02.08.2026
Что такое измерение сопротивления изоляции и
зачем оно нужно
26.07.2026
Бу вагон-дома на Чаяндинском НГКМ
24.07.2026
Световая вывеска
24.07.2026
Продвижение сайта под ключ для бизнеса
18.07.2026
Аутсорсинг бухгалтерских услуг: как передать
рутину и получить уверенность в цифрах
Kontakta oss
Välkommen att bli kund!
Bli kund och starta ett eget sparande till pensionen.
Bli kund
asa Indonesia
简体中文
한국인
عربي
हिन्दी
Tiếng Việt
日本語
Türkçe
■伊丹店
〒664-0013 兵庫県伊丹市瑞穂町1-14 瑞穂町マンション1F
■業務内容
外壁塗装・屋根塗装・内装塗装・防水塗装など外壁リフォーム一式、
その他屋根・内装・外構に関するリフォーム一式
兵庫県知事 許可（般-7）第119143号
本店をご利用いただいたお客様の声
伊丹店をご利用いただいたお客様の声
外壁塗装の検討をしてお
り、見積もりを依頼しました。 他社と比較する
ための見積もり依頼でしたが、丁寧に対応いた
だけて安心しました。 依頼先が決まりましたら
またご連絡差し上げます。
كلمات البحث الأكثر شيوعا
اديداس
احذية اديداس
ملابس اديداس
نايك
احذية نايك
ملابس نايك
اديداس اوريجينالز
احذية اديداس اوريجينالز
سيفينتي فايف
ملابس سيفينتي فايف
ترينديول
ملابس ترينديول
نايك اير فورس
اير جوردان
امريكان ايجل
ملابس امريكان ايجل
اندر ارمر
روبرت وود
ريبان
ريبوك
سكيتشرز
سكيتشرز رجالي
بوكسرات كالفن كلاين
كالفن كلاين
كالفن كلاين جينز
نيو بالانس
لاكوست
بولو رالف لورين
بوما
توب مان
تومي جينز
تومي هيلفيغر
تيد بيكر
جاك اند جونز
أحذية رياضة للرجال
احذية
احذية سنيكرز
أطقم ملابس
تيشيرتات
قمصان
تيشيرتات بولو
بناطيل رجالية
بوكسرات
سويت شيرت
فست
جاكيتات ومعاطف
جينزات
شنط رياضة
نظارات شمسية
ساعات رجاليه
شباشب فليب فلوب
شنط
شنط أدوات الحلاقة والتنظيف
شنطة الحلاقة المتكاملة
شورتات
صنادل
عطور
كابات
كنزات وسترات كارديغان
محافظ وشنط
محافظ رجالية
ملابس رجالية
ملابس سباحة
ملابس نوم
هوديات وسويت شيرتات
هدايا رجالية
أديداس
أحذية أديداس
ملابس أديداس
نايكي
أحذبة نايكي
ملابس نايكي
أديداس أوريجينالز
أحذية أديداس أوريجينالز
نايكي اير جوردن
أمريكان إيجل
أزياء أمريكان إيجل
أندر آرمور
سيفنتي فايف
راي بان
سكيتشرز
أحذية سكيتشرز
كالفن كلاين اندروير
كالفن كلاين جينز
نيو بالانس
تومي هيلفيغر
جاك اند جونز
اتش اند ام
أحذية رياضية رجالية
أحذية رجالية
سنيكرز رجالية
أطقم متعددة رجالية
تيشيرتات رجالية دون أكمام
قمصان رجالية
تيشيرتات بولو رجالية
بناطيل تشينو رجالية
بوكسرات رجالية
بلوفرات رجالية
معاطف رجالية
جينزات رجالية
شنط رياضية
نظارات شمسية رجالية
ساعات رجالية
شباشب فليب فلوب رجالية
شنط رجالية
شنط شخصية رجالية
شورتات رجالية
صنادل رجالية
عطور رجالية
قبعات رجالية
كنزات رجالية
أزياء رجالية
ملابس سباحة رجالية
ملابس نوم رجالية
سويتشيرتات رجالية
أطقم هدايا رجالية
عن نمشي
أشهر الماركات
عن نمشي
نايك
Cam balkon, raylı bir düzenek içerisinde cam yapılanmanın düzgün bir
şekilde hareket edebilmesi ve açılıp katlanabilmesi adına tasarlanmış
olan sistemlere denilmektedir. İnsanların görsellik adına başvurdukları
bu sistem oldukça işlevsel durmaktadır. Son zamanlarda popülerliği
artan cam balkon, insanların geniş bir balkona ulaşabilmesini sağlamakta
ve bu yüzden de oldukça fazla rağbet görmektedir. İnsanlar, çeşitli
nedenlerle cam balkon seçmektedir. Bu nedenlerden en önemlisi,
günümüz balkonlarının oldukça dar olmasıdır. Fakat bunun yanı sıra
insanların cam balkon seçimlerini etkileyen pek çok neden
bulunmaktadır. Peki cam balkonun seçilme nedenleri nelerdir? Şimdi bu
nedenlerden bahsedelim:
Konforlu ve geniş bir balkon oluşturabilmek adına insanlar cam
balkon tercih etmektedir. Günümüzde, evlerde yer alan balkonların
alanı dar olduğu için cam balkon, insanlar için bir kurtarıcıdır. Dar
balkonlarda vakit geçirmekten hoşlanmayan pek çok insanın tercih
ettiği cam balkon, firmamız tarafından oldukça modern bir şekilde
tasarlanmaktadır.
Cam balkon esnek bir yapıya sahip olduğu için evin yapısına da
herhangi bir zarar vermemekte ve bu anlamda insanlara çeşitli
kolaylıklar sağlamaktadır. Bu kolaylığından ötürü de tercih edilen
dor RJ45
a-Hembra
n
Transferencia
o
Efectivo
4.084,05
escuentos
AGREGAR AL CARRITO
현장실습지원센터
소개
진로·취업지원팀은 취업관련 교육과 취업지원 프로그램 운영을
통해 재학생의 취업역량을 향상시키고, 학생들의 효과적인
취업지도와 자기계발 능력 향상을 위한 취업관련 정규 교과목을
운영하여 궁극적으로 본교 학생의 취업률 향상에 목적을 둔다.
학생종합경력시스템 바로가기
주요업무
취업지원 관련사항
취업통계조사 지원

## YOUR INSTRUCTIONS
Count the lines of the records that contain the word "كالفن" and give only that number.

## ANSWER AREA
5